Plus this makes it very nice and clear when looking at the code that we mean to use these on P7 and P8 targets.

jtony updated this revision to Diff 118834.EditedOct 12 2017, 1:38 PM
jtony marked 5 inline comments as done.

Address comments from Nemanja.
(1) Abstract the common part code for handling D-Form and X-Form LD/ST heuristic into a function.
(2) Fix missing predicate guards (HasP8Vector, AddedComplexity=400) problem.

jtony added inline comments.Oct 12 2017, 1:42 PM
3511 ↗(On Diff #117459)

This has been fixed by the new patch. It is caused by not guarding the new Pseudo instructions with proper predicates: HasP8Vector and AddedComplexity=400.

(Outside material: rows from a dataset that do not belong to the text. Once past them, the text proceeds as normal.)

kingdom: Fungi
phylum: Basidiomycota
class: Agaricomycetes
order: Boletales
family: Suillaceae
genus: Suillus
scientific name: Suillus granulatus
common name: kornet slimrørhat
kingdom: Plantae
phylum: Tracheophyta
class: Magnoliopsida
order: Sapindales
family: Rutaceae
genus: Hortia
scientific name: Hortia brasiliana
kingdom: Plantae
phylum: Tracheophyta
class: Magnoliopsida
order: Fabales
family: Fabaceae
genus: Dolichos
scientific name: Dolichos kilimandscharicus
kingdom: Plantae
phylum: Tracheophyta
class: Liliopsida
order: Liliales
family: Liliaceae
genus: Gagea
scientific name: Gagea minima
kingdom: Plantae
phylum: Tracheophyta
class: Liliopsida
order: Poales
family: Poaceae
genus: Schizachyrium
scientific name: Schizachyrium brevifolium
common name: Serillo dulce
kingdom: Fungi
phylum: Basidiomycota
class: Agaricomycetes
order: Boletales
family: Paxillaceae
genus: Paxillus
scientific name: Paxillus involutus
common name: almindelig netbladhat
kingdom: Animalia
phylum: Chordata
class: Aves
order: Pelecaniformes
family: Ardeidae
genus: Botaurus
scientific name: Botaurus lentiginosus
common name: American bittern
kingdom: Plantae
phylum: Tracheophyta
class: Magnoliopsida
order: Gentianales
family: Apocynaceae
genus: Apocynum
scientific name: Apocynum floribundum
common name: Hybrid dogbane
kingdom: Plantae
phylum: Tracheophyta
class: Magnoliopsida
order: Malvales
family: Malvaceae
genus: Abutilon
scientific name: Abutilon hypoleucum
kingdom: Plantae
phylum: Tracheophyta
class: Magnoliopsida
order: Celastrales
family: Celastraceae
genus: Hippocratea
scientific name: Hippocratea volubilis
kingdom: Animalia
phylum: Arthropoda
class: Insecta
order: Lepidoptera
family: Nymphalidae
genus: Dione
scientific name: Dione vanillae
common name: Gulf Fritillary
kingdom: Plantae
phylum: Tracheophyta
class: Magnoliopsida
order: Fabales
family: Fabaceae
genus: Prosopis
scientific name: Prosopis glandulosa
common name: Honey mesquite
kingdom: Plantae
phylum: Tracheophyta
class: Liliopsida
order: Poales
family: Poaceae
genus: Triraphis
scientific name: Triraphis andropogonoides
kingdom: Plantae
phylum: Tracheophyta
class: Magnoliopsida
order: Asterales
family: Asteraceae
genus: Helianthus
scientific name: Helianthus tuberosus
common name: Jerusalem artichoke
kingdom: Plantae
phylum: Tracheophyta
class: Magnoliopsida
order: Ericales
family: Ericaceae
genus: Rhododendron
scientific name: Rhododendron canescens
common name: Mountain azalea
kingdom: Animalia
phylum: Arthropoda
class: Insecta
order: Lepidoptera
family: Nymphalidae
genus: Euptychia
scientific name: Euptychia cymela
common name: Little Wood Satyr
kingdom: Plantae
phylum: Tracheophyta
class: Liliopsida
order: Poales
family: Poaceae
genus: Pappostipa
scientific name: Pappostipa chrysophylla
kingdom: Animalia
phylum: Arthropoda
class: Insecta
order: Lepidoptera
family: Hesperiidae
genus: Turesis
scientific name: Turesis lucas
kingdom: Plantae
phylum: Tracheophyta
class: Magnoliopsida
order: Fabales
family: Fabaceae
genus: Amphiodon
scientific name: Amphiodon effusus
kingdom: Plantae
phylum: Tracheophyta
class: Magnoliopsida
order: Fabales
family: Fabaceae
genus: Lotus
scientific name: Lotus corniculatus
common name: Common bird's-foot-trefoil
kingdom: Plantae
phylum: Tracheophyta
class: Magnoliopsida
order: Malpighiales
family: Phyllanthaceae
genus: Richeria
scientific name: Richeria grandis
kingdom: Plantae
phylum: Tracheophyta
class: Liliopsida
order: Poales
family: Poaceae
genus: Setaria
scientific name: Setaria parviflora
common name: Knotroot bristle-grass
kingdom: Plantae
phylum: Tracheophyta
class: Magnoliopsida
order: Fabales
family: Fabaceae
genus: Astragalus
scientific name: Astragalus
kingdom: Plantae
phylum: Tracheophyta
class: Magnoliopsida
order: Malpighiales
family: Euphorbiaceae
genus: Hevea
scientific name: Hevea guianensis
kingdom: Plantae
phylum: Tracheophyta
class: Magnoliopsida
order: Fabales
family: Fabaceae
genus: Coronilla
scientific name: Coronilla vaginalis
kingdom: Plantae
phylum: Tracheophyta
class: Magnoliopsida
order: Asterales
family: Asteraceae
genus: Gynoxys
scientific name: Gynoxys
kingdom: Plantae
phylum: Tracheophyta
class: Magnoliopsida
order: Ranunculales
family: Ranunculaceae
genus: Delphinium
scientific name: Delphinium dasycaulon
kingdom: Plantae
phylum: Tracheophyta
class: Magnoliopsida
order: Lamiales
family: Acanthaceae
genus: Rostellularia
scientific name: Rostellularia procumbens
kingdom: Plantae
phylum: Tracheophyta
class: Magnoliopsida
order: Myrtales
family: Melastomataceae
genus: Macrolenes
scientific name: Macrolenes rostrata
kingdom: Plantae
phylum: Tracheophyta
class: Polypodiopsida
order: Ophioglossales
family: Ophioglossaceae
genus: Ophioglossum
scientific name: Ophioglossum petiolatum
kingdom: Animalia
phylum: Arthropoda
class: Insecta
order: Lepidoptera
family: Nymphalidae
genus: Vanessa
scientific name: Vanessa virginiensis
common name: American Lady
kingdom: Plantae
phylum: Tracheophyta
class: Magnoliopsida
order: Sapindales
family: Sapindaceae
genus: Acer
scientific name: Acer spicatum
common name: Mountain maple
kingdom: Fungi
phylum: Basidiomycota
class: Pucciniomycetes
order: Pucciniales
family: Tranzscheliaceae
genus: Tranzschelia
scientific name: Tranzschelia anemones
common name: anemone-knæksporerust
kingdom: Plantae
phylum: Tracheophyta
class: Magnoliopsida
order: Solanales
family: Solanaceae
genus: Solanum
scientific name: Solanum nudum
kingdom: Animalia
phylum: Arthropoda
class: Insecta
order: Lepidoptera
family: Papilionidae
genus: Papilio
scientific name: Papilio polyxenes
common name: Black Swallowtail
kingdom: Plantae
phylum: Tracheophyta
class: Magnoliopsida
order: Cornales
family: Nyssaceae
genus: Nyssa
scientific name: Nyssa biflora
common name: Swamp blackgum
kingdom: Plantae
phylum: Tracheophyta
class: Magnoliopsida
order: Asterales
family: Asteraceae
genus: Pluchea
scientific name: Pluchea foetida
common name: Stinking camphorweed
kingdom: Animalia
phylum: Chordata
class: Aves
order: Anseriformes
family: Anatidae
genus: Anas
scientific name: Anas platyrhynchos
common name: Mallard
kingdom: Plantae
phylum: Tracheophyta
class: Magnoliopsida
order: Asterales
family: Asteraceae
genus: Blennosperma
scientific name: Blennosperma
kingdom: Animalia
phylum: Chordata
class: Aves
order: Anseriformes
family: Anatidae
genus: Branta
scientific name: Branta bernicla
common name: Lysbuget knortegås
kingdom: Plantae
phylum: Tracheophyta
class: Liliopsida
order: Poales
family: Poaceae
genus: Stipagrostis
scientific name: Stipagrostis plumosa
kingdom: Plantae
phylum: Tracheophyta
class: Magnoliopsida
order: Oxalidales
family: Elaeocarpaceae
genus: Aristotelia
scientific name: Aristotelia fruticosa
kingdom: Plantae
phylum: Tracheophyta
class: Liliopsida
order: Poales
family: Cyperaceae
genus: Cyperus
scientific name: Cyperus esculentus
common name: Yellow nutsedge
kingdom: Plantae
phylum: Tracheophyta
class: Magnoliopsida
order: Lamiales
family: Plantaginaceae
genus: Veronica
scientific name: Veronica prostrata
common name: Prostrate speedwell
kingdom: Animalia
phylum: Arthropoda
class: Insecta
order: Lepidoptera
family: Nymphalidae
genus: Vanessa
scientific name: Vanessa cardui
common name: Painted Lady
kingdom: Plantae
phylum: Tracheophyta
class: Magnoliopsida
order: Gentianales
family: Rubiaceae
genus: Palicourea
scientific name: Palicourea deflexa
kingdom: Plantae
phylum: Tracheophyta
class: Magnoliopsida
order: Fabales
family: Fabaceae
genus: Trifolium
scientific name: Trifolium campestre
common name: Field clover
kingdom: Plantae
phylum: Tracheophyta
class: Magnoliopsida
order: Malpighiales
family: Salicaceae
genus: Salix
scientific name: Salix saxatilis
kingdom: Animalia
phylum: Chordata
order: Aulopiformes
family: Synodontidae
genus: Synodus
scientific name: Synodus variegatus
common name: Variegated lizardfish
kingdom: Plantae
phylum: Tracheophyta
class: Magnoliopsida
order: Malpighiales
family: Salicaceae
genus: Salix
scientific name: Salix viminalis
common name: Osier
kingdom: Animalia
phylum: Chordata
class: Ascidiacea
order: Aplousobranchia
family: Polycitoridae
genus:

jtony marked an inline comment as done.Oct 12 2017, 1:42 PM
nemanjai requested changes to this revision.Oct 17 2017, 5:55 AM

Please add test cases for the following:

  • An actual use of the VSX instructions (i.e. where the register pressure is high enough that an upper VSX register will be allocated - you should be able to accomplish this with inline asm clobbers lists in a small test case)
  • A Power9 test case where we will use an X-Form version (i.e. the offset is large enough not to fit in a displacement field)
1992 ↗(On Diff #118834)

Redundant line.

1993 ↗(On Diff #118834)

The name is a bit too vague. Perhaps something like expandVSXMemInstr(), to indicate that it does the actual expansion (i.e. changes the opcode of the MI) as well as that it handles VSX memory operation instructions.

2864 ↗(On Diff #118834)

I really don't think it is a particularly good idea to separate this out here. I'd keep it next to where the definitions of the actual instructions are. This will ensure that you define these in the right scope with all the properties set and will avoid having to figure out what the correct set of let expressions is. For example, as you've defined them here, the mayLoad/mayStore flags won't be set correctly here. These flags are used in various post-ISEL passes to check for side-effects, so it is important to set them correctly.

This revision now requires changes to proceed.Oct 17 2017, 5:55 AM
jtony updated this revision to Diff 120443.Oct 26 2017, 10:06 AM
jtony edited edge metadata.
jtony marked 3 inline comments as done.

Address the comments from Nemanja.

nemanjai accepted this revision.Nov 1 2017, 9:20 AM

The remaining comments I have are minor nits. Please feel free to fix them on the commit. Otherwise, LGTM.

134 ↗(On Diff #120443)

Style nits (of course, this applies not only here but everywhere below as well):

  1. No braces when the let expression applies to a single def
  2. Just enclose the new def into a block if the same let expression applies to both (i.e. let CodeSize = 3 applies to both LXSDX and XFLOADf64 here. Just enclose the two into a block like you enclosed them into the mayLoad/mayStore block.
  3. I find it surprising that we need let isPseudo = 1 on definitions that use Pseudo<>. Are you sure that's needed? Isn't it part of the class definition for Pseudo<>?
12 ↗(On Diff #120443)

So we don't get this on Power9?

This revision is now accepted and ready to land.Nov 1 2017, 9:20 AM
nemanjai added inline comments.Nov 1 2017, 12:58 PM
12 ↗(On Diff #120443)

Looks like part of my comment disappeared. What I meant to add here is to ask you to please add checks for the code before and after the inline asm for both Power8 and Power9.

This revision was automatically updated to reflect the committed changes.
jtony marked 3 inline comments as done.